Mobileye was the first partner that Tesla brought on board, but the companies split because (as was widely rumored) Mobileye wasn’t comfortable with the expanding claims Tesla was making about its imaging and processing systems. NVIDIA hardware powered the infotainment and driving systems for some period of time and more recently Intel-based systems have found their way into the infotainment portion.
Clearly Tesla has experience working with the major players in the AI and automotive spaces.
On the call with analysts, Musk mentioned that these new processors Tesla was working on would have “10x” the performance of other chips.
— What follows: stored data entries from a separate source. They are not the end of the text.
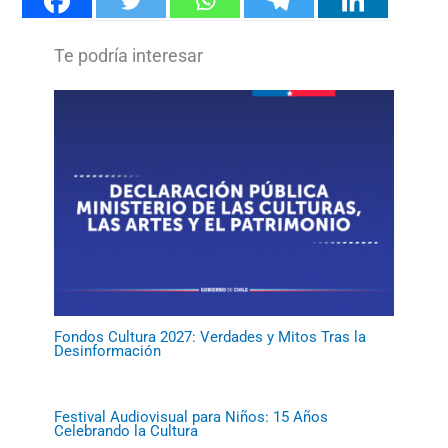
Fondos Cultura 2027: Verdades y Mitos Tras la
Desinformación
Festival Audiovisual para Niños: 15 Años
Celebrando la Cultura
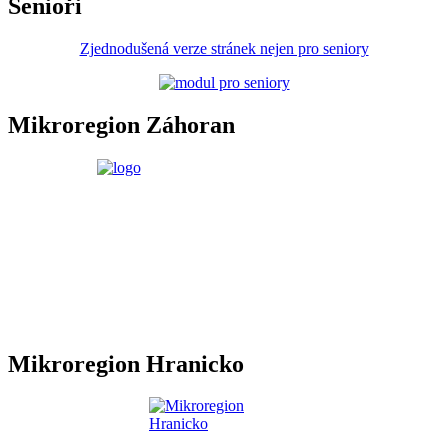
Senioři
Zjednodušená verze stránek nejen pro seniory
Mikroregion Záhoran
Mikroregion Hranicko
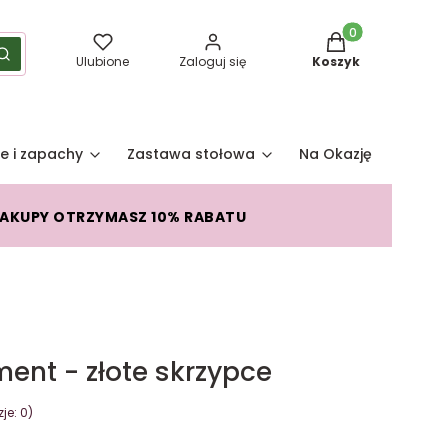
Produkty w koszy
yść
Szukaj
Ulubione
Zaloguj się
Koszyk
e i zapachy
Zastawa stołowa
Na Okazję
Pro
ZAKUPY OTRZYMASZ 10% RABATU
ent - złote skrzypce
je: 0)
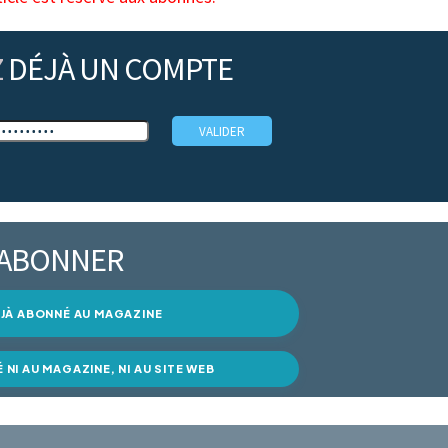
Z
DÉJÀ UN COMPTE
’ABONNER
DÉJÀ ABONNÉ AU MAGAZINE
É NI AU MAGAZINE, NI AU SITE WEB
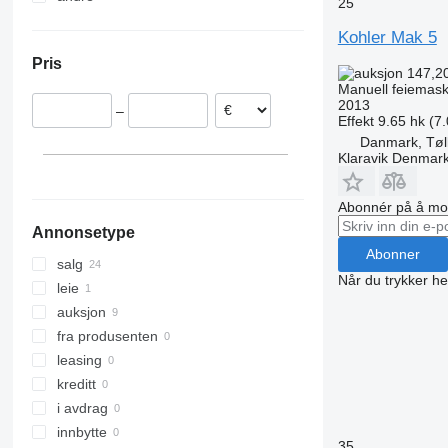
25
Tyskland
Chile
Kohler Mak 5
Danmark
Pris
Portugal
147,2
Manuell feiemask
Tsjekkia
2013
–
Slovakia
Effekt
9.65 hk (7
Polen
Danmark, Tøl
Klaravik Denmar
Litauen
vis alle
Abonnér på å mot
Annonsetype
Abonner
salg
Når du trykker he
leie
auksjon
fra produsenten
leasing
kreditt
i avdrag
innbytte
35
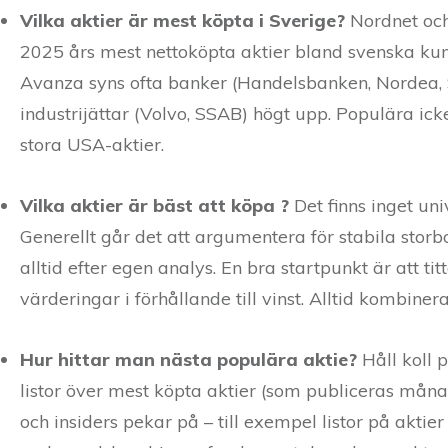
Vilka aktier är mest köpta i Sverige?
Nordnet och
2025 års mest nettoköpta aktier bland svenska kun
Avanza syns ofta banker (Handelsbanken, Nordea, S
industrijättar (Volvo, SSAB) högt upp. Populära ic
stora USA-akti­er.
Vilka aktier är bäst att köpa ?
Det finns inget uni
Generellt går det att argumentera för stabila storb
alltid efter egen analys. En bra startpunkt är att 
värderingar i förhållande till vinst. Alltid kombine
Hur hittar man nästa populära aktie?
Håll koll 
listor över mest köpta aktier (som publiceras måna
och insiders pekar på – till exempel listor på akti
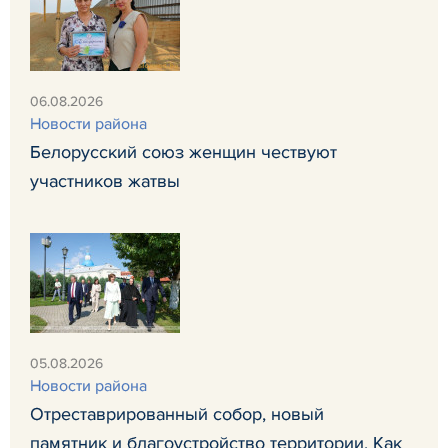
06.08.2026
Новости района
Белорусский союз женщин чествуют
участников жатвы
05.08.2026
Новости района
Отреставрированный собор, новый
памятник и благоустройство территории. Как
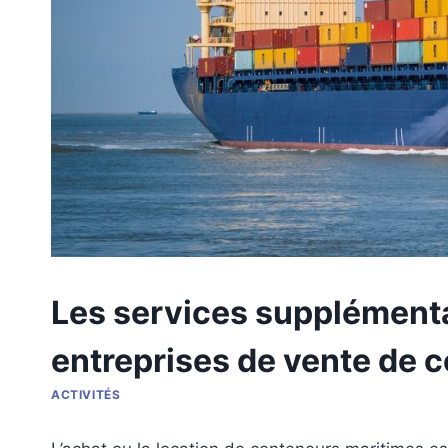
Les services supplémentai
entreprises de vente de 
ACTIVITÉS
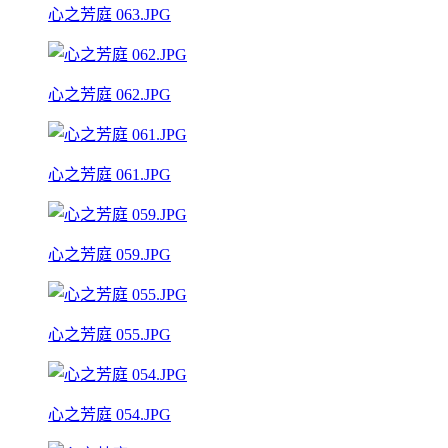
心之芳庭 063.JPG
心之芳庭 062.JPG
心之芳庭 061.JPG
心之芳庭 059.JPG
心之芳庭 055.JPG
心之芳庭 054.JPG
Obviously, no specifics were given but it seems reasonable he was talking about the NVIDIA platform in use on shipping cars today that is more than three years old, the Drive PX2. And even then, only half of the PX2 processing power was integrated on the vehicles.
Musk also brought up that the interconnect between the CPU and GPUs on current AI hardware systems was a “constraint” and a bottleneck on computational throughput.
These reasons for building custom hardware are mostly invalid as they are addressed by current and upcoming hardware from others including NVIDIA. The Drive Xavier system offers 10x the performance of PX2 and NVIDIA’s upcoming Drive Pegasus will be even faster. And these platforms integrate NVLink technology to provide a massive upgrade to the bandwidth between the CPU and GPU, addressing the second concern Musk voiced on the earnings call.
Deciding to design and build your own AI silicon has a lot of risks that come along for the ride. First and likely most important is the issue of safety. If Google’s TPU AI system doesn’t work correctly then we get a mis-matched facial recognition result for an uploaded image. If a self-driving car system malfunctions then we have a more dangerous situation. After the Uber autonomous driving accident that killed a pedestrian early this year, the safety and reliability of self-driving vehicles is more prominent and top-of-mind than ever before. There are years of regulation and debate coming over who shares or holds liability for these types of occurrences but you can be damn sure that the car manufacturer is already on the top of that list.
If Tesla happens build the car, design the AI hardware, write the AI system level software, and sell it direct to the consumer, there are very few questions as to where the fingers will point.
Financial risks exist for building in-house silicon too. Tesla is a small company relative to Google and Facebook, and even smaller if we focus on the teams involved in software and hardware development outside of the vehicle-manufacturing systems. The cost to build custom chips is usually amortized over years and millions of units shipped, justifying the added price compared to using off-the-shelf components. Tesla has sold just north of 350,000 cars in the last 6+ years and even if we double that in the next six, we have only 700,000 chips that will be needed for these autonomous vehicles.
Companies like NVIDIA that have leadership positions in the AI landscape build processors and platforms for hundreds of different usage models, from AI training to inference, and from smart cameras to autonomous cars. It has the engineering talent in place and experience to build the best chips that combine performance, efficiency, and pricing viability.
Intel and AMD will also likely make more noise in these spaces soon. Intel just finished a data center announcement that included specific deep learning and AI accelerated instructions for its updated processor family coming later this year.
Would a chip that is custom built and tuned for Tesla specific AI models and sensor systems be more power and performance efficient than a more general solution from NVIDA or Intel? Yes. But does that make it worth the time, money, and risk to get it done when there are so many other problems that Tesla could be addressing? I just don’t see it.